Siapakah orang ini sebenarnya, yang telah menjadi bahan kebencian dan cinta,
contoh penderitaan, raja bid'ah dalam tulisan-tulisan ortodoks (salafi), tokoh idaman
para sufi yang terpesona ??
Fana bukan Pantheisme
Kesimpulan yang diungkapkan oleh para sarjana Barat (Orientalis), bahwa ajaran Al
hallaj adalah phanteisme, masih mengundang pertanyaan yang belum tuntas. Para
peneliti itu memaparkan ajaran Al hallaj melalui data-data dalam prosa, bukan
melalui perjalanan ekstasisnya, dan kemudian membandingkan dengan ajaran
trinitas dalam Kristen atau dalam kesatuan aham brahmasmi dalam upanishad. Saya
menganggap kesimpulan ini hanyalah merupakan cara mereka untuk meminjam
peristiwa yang terjadi agar sama persis dengan eksekusi yang dilakukan terhadap
Yesus Kristus. Hal ini terlihat sekali dalam uraian Louis Massignon sendiri, yang
masih banyak melibatkan emosi kepercayaannya (doktrin keimanan) sebagai orang
kristen, dan bukan sebagai peneliti murni, sehingga kesimpulannya sangat
mempengaruhi hasil penelitiannya.
Ungkapan-ungkapan Al Hallaj dalam prosa tidak bisa disimpulkan dalam bahasa
formal, karena ungkapan itu merupakan pengalaman 'transcendental'. Sebagaimana
ayat-ayat Al- Qur'an sering menggunakan kalimat mutasyabihat untuk
mengungkapkan kedalaman makna hakikat, ketika bahasa manusia tidak lagi
mampu mengungkap rahasia. Didalam kitab At Tawasin termuat anekdot sufi yang
pada akhirnya menghebohkan dunia, yaitu pernyataan Al Hallaj yang kontroversial.
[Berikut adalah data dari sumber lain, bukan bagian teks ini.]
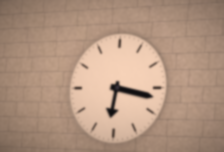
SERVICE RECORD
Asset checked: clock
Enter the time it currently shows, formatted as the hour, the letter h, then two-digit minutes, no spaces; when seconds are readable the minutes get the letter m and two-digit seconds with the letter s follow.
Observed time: 6h17
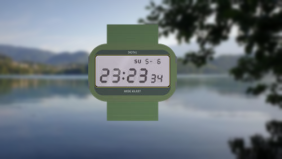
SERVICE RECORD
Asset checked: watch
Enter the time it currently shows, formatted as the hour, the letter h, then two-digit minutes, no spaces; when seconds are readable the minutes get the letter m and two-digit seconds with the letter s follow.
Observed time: 23h23m34s
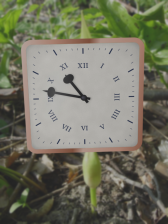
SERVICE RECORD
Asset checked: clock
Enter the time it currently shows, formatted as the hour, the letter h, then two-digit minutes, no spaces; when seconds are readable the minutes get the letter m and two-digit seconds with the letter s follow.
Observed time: 10h47
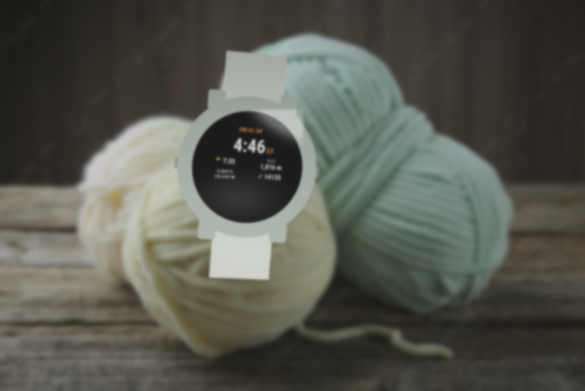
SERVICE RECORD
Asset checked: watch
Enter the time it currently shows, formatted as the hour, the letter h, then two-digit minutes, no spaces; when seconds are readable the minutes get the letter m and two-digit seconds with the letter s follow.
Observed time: 4h46
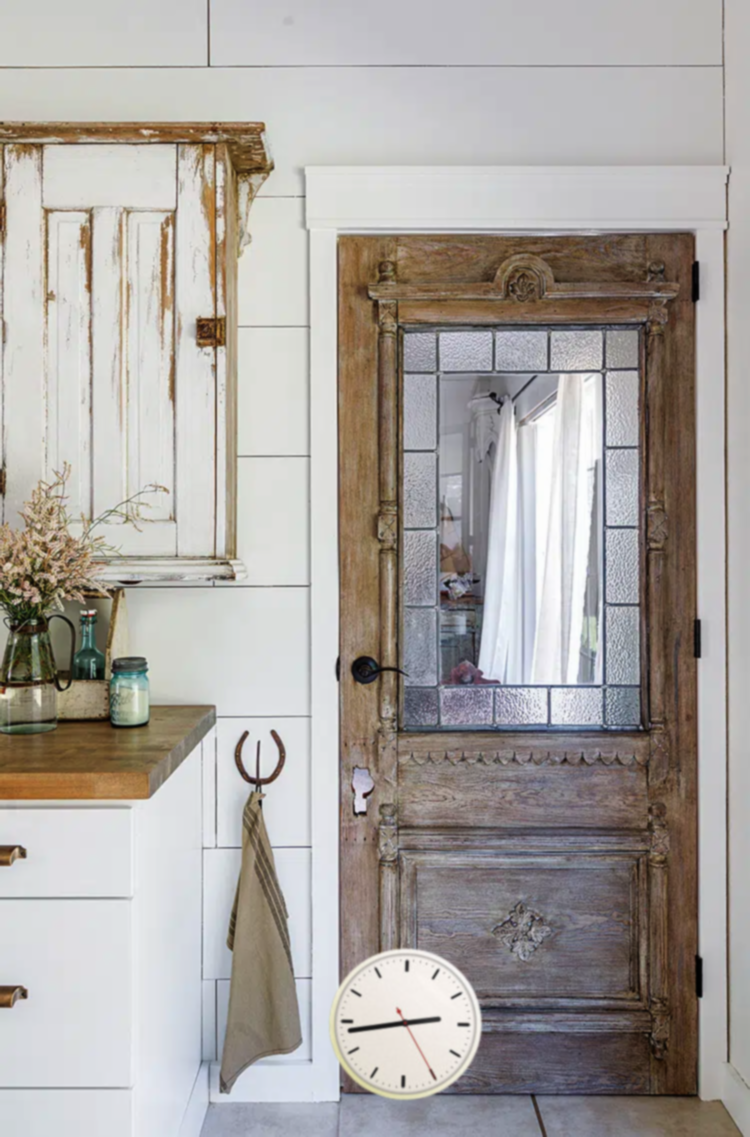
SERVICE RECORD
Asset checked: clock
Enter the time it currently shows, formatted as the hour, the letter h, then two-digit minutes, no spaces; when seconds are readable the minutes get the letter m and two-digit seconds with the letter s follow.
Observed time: 2h43m25s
Ketika ia mengetuk pintu Junayd, sang Guru bertanya : Siapakah itu ? dan ia
menjawab : Ana 'l Haqq - Akulah kebenaran Mutlak (kreatif), Akulah kenyataan Yang
benar.
Pada bab itu Al Hallaj menjelaskan mengenai kesadaran Aku Yang Mutlak
dibandingkan dengan kesadaran yang diucapkan Fir'aun dan Iblis. Menurut Al-
Qur'an, Fir'aun menegaskan, Akulah Tuhanmu Yang Paling Tinggi (Surat An Naziat:
24), dan Iblis berkata, " Aku lebih baik daripada Adam (Surat Al A'raaf: 12).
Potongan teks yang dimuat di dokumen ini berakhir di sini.